* _Text block_

------------------------------------------------

As a general approach, the best way to control tempo ramps is to use them in pairs.

Let's imagine we want to match the click to a drum performance recorded in 'free time'.

The first thing we need to do is determine where the first beat is. Drag the first meter to that position.

Now the first click will be in time with the first beat. To get all the other beats to align, we listen to the drums and visually locate the position of bar 4. You may wish to place the playhead here.

We then locate bar 4 in the BBT ruler and while holding the constraint modifier, drag it to bar 4 in the drum performance.

We notice that the click now matches the first 4 bars, but after that it wanders off. You will see this reflected in the tempo lines.. they won't quite match the drum hits. We now locate the earliest position where the click doesn't match, and place a new tempo just before this. Two bars later, place another new tempo.

Now while dragging any beat after the second new tempo, watch the drum audio and tempo lines until they align.

Notice what is happening here: the tempo previous to your mouse pointer is being changed so that the beat you grabbed aligns with the pointer. Notice that the tempo lines previous to the changed one also move. This is because the previous tempo is ramping to the tempo you are changing. Look further to the left. The tempo lines in the first four bars do not move.

Again, some time later the click will not align. I didn't say this was easy.

------------------------------------------------

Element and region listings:
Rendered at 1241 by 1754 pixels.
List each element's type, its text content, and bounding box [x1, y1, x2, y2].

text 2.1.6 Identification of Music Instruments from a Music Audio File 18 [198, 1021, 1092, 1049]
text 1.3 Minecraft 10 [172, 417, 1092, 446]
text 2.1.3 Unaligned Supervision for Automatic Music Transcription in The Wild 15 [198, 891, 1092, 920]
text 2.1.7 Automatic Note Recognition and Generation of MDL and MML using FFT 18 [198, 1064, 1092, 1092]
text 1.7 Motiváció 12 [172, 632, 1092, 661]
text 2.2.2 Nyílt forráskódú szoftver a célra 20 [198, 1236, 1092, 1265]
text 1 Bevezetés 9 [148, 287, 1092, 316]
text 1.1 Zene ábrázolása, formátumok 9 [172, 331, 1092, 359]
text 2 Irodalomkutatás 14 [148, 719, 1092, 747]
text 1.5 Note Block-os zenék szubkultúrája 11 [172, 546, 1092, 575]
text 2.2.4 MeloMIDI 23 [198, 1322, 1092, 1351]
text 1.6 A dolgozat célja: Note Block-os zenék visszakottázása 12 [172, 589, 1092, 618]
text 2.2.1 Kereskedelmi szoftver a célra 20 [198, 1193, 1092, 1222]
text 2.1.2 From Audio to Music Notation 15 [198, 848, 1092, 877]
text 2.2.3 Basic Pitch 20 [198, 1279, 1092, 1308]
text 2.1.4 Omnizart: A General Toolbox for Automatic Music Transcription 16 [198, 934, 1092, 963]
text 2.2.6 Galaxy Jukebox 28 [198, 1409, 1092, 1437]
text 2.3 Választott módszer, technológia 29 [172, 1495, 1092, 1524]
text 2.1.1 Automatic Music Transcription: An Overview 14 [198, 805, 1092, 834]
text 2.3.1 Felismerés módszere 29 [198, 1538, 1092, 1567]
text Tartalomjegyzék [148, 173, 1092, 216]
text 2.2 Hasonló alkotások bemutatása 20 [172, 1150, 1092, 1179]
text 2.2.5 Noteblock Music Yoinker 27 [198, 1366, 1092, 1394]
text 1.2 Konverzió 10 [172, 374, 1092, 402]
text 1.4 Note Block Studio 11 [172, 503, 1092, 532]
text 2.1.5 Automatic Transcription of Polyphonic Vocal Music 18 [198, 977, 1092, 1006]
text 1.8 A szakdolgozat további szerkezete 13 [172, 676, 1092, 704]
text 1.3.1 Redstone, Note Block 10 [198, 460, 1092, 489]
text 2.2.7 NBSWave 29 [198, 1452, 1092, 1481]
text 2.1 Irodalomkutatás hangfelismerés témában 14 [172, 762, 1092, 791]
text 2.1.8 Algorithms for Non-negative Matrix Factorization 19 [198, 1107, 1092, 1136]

------------------------------------------------

* _Brief_
Pick up the tempo-ramp walkthrough after the last sentence shown and continue it.

* _Answer for the task_
Repeat the same technique: add two new tempos and drag the BBT ruler after the newest tempo so that the beats align with the audio again.

In a general sense, adding tempo markers in pairs allows you to 'pin' your previous work while you move further to the right.

Another use case: matching accelerando

Imagine you have some video and have located where your music cue begins. Move the first meter to that frame (you may snap to TC frames, but not music with an audio locked meter).

Find a starting tempo by listening to the click while you drag the meter's tempo vertically using the constraint modifier.

You have the playhead at point where the dude slams the phone down, and your idea was that 4|1|0 would be good for this, but you want an accelerando to that point.

Add a tempo at bar 4.

Holding down the constraint modifier, and with snap set to 'TC Frames', grab the BBT ruler just after 4|1|0. Drag the ruler so that 4|1|0 snaps to the 'phone' frame.

Notice what happened: The second tempo was changed.
You had set a musical position for the second tempo marker. It was not aligned with the frame you wanted, so you dragged the BBT ruler, making the second tempo provide enough pulses over the ramp for 4|1|0 to align with the desired frame.

If the ramp doesn't feel right, you may add more points within it and keep adjusting beat positions in a similar manner.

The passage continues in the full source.